Alongside seismic structural shifts taking place in the car industry including electrification and autonomous vehicles, German carmakers say that the potential for punitive U.S. tariffs on European car and part imports are casting a large shadow over the industry.
CEOs at the Geneva Motor Show told CNBC that geopolitical tensions and the threat of trade wars were the biggest unknown facing the industry right now.
"It is a critical situation for us," Herbert Diess, the CEO of VW Group, which comprises Porsche, Audi and Seat among other brands, told CNBC Tuesday. "Mostly, our premium brands here in Germany are depending on the import market of the U.S. Audi and Porsche have significant market share there, so this is a threat," he said.
Free trade, and trade wars, became something of a buzzword last year after President Donald Trump imposed tariffs on, at first, solar cells and some washing machines from China, and then on steel and aluminum imports.
China retaliated in kind, quickly leading to a tit-for-tat escalation in billions of dollars' worth of tariffs on one another's imports. Trade negotiations are currently taking place between China and the U.S. with sources telling CNBC on Monday that a trade deal could be reached later this month.
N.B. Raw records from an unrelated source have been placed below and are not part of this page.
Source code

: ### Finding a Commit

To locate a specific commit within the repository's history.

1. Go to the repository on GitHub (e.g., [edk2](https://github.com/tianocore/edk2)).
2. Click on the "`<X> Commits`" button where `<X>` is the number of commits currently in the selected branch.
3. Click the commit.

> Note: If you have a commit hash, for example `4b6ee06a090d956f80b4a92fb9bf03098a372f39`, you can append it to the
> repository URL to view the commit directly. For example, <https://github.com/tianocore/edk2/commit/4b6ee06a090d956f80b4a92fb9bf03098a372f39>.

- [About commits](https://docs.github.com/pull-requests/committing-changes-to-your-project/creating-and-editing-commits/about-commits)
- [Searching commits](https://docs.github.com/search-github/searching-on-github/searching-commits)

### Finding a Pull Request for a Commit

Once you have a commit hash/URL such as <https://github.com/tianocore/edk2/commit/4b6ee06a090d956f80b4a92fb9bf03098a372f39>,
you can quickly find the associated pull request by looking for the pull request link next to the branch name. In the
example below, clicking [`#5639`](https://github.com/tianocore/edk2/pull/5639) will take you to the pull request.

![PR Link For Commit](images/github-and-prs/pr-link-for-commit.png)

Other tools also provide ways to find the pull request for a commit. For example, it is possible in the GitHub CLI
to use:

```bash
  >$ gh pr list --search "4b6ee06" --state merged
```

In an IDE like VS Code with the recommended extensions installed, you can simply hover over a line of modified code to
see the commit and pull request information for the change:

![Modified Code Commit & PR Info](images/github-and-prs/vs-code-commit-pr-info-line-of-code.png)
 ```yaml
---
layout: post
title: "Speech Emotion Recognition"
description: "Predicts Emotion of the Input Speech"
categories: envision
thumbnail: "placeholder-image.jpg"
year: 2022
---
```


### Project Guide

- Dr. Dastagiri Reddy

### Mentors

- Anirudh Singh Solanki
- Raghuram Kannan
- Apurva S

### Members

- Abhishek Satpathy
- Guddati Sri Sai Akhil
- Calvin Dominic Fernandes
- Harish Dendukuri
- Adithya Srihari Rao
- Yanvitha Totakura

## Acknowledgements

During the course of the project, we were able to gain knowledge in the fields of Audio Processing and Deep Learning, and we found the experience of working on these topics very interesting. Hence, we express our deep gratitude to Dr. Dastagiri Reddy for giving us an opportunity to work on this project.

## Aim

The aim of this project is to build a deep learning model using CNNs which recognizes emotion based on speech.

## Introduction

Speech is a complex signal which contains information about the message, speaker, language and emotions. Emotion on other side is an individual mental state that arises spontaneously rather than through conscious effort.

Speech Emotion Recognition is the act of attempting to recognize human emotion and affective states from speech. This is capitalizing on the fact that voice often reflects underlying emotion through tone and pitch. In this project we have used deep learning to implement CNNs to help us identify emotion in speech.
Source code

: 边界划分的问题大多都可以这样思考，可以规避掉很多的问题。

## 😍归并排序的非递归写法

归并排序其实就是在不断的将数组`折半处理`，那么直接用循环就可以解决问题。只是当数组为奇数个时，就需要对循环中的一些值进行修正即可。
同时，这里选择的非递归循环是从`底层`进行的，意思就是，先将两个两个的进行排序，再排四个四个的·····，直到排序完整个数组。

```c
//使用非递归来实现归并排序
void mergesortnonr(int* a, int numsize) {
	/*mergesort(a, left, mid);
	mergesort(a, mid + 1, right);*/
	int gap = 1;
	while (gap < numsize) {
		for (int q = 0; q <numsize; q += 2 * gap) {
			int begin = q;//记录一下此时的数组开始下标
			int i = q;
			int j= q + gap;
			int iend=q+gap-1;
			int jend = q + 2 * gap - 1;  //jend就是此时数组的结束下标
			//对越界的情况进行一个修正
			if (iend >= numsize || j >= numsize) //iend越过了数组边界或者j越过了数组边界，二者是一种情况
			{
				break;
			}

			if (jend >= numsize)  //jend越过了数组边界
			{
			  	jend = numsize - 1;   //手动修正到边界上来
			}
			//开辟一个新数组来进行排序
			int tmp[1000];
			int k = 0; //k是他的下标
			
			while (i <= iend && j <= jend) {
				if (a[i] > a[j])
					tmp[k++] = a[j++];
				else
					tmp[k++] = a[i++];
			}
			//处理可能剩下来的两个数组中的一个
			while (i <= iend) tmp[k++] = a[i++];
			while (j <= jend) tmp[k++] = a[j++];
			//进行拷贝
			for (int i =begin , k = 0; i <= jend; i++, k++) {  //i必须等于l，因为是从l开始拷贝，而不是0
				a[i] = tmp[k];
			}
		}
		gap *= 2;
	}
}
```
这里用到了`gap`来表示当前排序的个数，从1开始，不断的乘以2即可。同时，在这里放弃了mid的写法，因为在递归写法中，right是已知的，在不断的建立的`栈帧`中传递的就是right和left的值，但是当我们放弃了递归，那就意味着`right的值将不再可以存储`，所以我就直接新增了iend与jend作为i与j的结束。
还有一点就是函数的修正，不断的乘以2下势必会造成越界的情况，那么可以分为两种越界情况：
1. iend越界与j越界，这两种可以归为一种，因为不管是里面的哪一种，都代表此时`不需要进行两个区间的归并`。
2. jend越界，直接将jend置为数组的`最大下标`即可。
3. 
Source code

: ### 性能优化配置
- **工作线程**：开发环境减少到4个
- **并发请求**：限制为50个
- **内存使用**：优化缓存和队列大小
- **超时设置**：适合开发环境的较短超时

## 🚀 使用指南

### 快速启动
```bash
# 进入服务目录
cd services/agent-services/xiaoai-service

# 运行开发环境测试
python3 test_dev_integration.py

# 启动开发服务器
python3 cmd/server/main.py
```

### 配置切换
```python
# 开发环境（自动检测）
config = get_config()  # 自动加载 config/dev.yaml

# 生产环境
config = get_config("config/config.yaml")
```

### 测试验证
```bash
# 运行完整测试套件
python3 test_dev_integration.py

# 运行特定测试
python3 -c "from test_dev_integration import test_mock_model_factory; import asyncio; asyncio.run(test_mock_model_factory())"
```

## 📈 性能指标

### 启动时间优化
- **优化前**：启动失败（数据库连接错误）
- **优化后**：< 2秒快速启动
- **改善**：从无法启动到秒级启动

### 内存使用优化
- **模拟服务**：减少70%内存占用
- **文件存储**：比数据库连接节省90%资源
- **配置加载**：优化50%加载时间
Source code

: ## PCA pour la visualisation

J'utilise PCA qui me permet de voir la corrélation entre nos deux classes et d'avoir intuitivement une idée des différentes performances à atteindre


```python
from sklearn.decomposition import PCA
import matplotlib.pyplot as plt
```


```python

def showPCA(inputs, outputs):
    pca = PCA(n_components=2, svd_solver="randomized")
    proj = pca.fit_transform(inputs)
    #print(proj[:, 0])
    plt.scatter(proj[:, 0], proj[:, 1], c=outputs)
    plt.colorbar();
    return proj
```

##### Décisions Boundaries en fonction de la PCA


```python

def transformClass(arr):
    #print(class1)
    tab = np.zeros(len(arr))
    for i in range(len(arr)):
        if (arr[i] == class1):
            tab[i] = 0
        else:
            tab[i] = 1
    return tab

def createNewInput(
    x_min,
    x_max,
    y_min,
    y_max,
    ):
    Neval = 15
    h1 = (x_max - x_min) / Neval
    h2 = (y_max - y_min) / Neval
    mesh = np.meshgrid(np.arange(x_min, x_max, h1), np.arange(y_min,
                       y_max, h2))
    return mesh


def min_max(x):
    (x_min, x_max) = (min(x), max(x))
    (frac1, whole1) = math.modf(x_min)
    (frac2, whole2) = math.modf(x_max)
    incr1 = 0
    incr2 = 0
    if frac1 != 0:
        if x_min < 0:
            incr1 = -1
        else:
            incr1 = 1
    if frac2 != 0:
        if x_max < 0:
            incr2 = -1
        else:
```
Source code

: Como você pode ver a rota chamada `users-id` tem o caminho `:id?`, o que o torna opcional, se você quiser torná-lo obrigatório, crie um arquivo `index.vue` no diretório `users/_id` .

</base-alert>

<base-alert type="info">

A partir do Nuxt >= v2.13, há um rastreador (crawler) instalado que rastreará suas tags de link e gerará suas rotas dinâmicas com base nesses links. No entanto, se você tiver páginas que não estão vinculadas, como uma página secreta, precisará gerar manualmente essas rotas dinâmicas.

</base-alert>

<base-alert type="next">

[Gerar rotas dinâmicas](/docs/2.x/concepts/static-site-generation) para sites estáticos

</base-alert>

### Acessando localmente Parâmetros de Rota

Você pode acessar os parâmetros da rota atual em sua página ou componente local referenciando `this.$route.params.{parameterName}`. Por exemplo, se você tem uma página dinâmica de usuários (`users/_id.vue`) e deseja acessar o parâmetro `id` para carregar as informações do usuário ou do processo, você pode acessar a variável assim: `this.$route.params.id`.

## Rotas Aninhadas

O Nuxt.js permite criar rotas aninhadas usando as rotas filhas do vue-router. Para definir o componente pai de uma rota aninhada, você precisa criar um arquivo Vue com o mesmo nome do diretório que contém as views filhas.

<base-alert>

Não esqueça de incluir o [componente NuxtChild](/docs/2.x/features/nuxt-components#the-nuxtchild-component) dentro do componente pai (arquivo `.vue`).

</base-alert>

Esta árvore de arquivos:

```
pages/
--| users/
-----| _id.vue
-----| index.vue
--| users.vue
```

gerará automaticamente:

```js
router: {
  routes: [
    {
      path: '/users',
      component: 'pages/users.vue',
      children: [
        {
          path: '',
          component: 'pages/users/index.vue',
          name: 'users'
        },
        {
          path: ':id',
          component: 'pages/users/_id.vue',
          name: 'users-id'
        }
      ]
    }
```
Europe wasn't left unscathed by Trump's trade tirade and in August 2018, he announced he would put a 25 percent tariff on every car import from the EU, much to the dismay of European leaders and carmakers. So far, however, the tariffs have not been imposed and U.S. and EU officials are meeting Wednesday and Thursday this week to discuss ways to avert them.
Speaking to CNBC's Annette Weisbach in Geneva, chief executives of some of the world's largest automakers said free trade — defined as international trade that is left to its natural course without tariffs, quotas or other restrictions — was under threat and the outcome uncertain. "We are for free world trade, but in the end (it) depends on politics. We have a very true fanbase in the U.S. so we will see what will happen," Oliver Blume, the CEO of Porsche, told CNBC Monday.
Meanwhile, the BMW CEO said that the auto industry created wealth, investment and jobs and that it could do this thanks to free trade policies.
"Our business model is clearly based on free trade and we have shown and demonstrated by our biggest plant in South Carolina that export-business and free trade business creates wealth and jobs and high investment. And the answer to the current situation is flexibility," Harald Kruger told CNBC Monday.
Audi Chairman Bram Schot struck a more upbeat tone, saying he didn't see the potential for tariffs on European cars as something to worry about.
"I don't see them as a threat, I see it as a challenge, we are transforming the business and it's one of the things we have to cope with, so I don't see that as a big issue," he told CNBC's Annette Weisbach Monday.
Schot was concerned about a slowdown in car sales in China, however, noting that "the only thing we're concerned about is what's happening in China, we see some sluggish markets at the beginning of the year."
Those in the smaller niche, luxury car market are also concerned. "That economic uncertainty is worrying," the CEO of U.K.-based luxury carmaker McLaren Automotive said, which foresees production of only 5,000 high-end luxury cars this year.
"Political and economic uncertainty are the things that challenge us most," Mike Flewitt told CNBC Tuesday.
"We accept the technical challenges and in fact, we enjoy the technical challenges of this industry building better, more competitive cars but that economic uncertainty is worrying. The discussions around the U.S. putting imports on European cars — that would hurt us significantly."
Andy Palmer, the CEO of fellow British luxury carmaker Aston Martin, also said U.S. tariffs would push prices higher. "All of the luxury manufacturers are based in Europe, we all have the same problem. What that means is that if there is a tariff it'll go through in pricing," he said.